▶ How to complete this task
Set the data down exactly as it stands, and keep its pictures out.
******************************
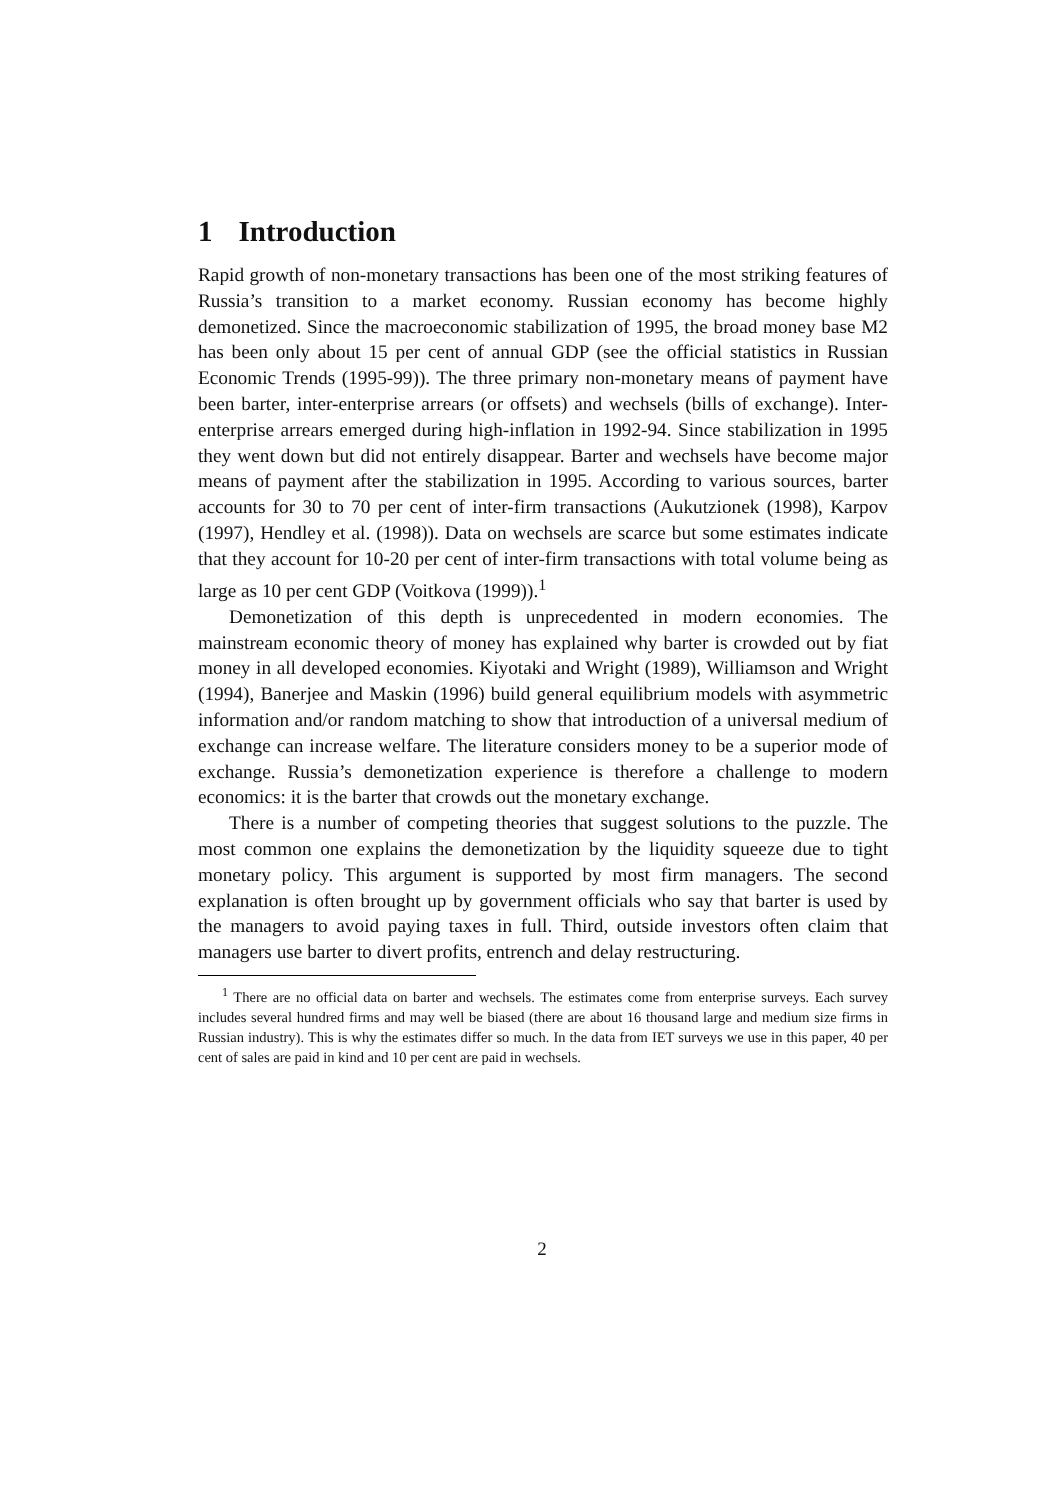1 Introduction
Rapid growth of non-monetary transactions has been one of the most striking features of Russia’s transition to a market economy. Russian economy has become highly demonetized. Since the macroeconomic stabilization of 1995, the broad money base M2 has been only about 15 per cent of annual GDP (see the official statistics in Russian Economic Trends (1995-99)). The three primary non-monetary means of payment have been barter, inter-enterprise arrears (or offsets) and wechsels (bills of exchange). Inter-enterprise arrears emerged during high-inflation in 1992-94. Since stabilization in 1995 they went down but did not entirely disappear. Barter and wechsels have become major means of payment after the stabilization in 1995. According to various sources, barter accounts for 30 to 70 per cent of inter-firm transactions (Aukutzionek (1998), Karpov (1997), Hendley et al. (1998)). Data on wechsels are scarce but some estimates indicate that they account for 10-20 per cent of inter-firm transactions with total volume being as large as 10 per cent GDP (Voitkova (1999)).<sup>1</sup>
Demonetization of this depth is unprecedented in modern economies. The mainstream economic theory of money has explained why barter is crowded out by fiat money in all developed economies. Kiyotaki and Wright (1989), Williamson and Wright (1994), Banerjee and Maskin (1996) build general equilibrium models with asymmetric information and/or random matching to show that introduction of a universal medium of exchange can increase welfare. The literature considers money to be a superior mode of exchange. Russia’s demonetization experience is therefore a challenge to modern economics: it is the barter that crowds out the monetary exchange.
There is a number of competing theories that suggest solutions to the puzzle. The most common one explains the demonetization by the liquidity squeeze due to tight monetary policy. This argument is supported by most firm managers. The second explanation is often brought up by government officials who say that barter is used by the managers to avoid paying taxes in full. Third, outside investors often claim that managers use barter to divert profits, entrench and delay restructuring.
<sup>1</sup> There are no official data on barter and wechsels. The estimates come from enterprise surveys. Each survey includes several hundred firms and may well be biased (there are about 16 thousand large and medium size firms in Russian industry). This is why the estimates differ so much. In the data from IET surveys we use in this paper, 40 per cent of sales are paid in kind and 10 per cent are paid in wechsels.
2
******************************
▶ Exercise response
1 Introduction
Rapid growth of non-monetary transactions has been one of the most striking features of Russia’s transition to a market economy. Russian economy has become highly demonetized. Since the macroeconomic stabilization of 1995, the broad money base M2 has been only about 15 per cent of annual GDP (see the official statistics in Russian Economic Trends (1995-99)). The three primary non-monetary means of payment have been barter, inter-enterprise arrears (or offsets) and wechsels (bills of exchange). Inter-enterprise arrears emerged during high-inflation in 1992-94. Since stabilization in 1995 they went down but did not entirely disappear. Barter and wechsels have become major means of payment after the stabilization in 1995. According to various sources, barter accounts for 30 to 70 per cent of inter-firm transactions (Aukutzionek (1998), Karpov (1997), Hendley et al. (1998)). Data on wechsels are scarce but some estimates indicate that they account for 10-20 per cent of inter-firm transactions with total volume being as large as 10 per cent GDP (Voitkova (1999)).<sup>1</sup>
Demonetization of this depth is unprecedented in modern economies. The mainstream economic theory of money has explained why barter is crowded out by fiat money in all developed economies. Kiyotaki and Wright (1989), Williamson and Wright (1994), Banerjee and Maskin (1996) build general equilibrium models with asymmetric information and/or random matching to show that introduction of a universal medium of exchange can increase welfare. The literature considers money to be a superior mode of exchange. Russia’s demonetization experience is therefore a challenge to modern economics: it is the barter that crowds out the monetary exchange.
There is a number of competing theories that suggest solutions to the puzzle. The most common one explains the demonetization by the liquidity squeeze due to tight monetary policy. This argument is supported by most firm managers. The second explanation is often brought up by government officials who say that barter is used by the managers to avoid paying taxes in full. Third, outside investors often claim that managers use barter to divert profits, entrench and delay restructuring.
<sup>1</sup> There are no official data on barter and wechsels. The estimates come from enterprise surveys. Each survey includes several hundred firms and may well be biased (there are about 16 thousand large and medium size firms in Russian industry). This is why the estimates differ so much. In the data from IET surveys we use in this paper, 40 per cent of sales are paid in kind and 10 per cent are paid in wechsels.
2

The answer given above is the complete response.